As more cell towers are being revitalized around the island, communications among disaster survivors, responders, and government municipalities increases. Mayors have satellite phones to facilitate communication with Puerto Rico Emergency Management Agency and the federal government.

The private sector is helping lead the communication restoration effort, providing portable cell trucks, known as “Cell on Wheels,” to critical communications areas in Puerto Rico. The trucks are able to provide a two-mile cell phone coverage range on flat terrain.  As of Oct. 5, approximately one-third of Puerto Rico’s very high frequency (VHF) radio system is back online, allowing for communication among more than 30 municipalities.

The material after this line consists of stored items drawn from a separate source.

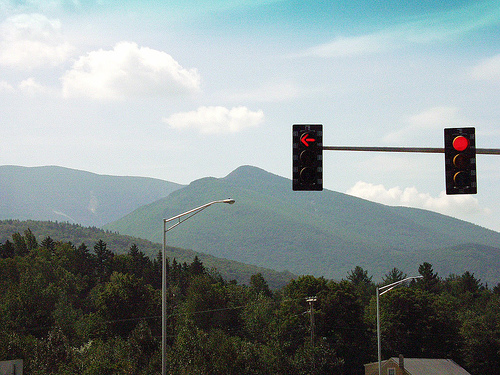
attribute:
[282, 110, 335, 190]
light — red, traffic, black, metal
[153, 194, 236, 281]
pole — metal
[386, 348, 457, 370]
house — yellow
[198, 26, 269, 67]
sky — blue, cloudy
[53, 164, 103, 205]
mountian — far, green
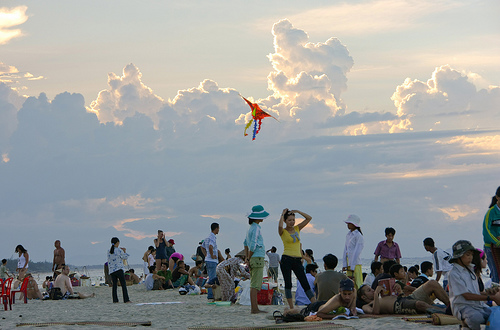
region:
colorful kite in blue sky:
[234, 84, 275, 176]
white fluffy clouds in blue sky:
[281, 25, 357, 67]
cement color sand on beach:
[161, 308, 202, 323]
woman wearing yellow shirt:
[273, 203, 313, 273]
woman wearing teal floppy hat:
[240, 199, 278, 242]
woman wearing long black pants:
[95, 267, 145, 302]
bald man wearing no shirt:
[47, 212, 76, 284]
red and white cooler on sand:
[253, 270, 290, 312]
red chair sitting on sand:
[12, 268, 34, 300]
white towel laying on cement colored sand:
[138, 291, 198, 328]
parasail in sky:
[215, 75, 289, 165]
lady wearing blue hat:
[227, 185, 271, 328]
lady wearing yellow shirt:
[272, 195, 318, 322]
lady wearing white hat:
[333, 201, 383, 322]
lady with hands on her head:
[274, 190, 326, 323]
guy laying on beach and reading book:
[354, 267, 466, 328]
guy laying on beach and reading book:
[252, 272, 377, 328]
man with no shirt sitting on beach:
[42, 256, 97, 311]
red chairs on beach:
[0, 263, 37, 310]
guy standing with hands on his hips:
[183, 214, 229, 316]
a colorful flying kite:
[228, 95, 282, 146]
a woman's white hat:
[344, 211, 364, 228]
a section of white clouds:
[269, 19, 356, 74]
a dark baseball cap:
[338, 276, 355, 291]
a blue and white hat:
[246, 200, 270, 220]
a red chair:
[7, 272, 32, 305]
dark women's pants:
[108, 267, 130, 302]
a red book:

In the U.S. Virgin Islands, wi-fi hot spots were deployed through a partnership with industry providers to provide connectivity to the public, and are also being used by the territorial government and responders. 

Disaster Survivor Assistance Teams

Disasters Survivor Assistance (DSA) teams are on the ground performing on-the-spot needs assessments, addressing requests for disability-related accommodations, and assisting with referrals to partners offering additional survivor services. 

In some locations, they are accepting on-site registrations for individual assistance financial aid.  DSA teams have registered more than 3,000 survivors for assistance in the U.S. Virgin Islands; and more than 11,000 in Puerto Rico.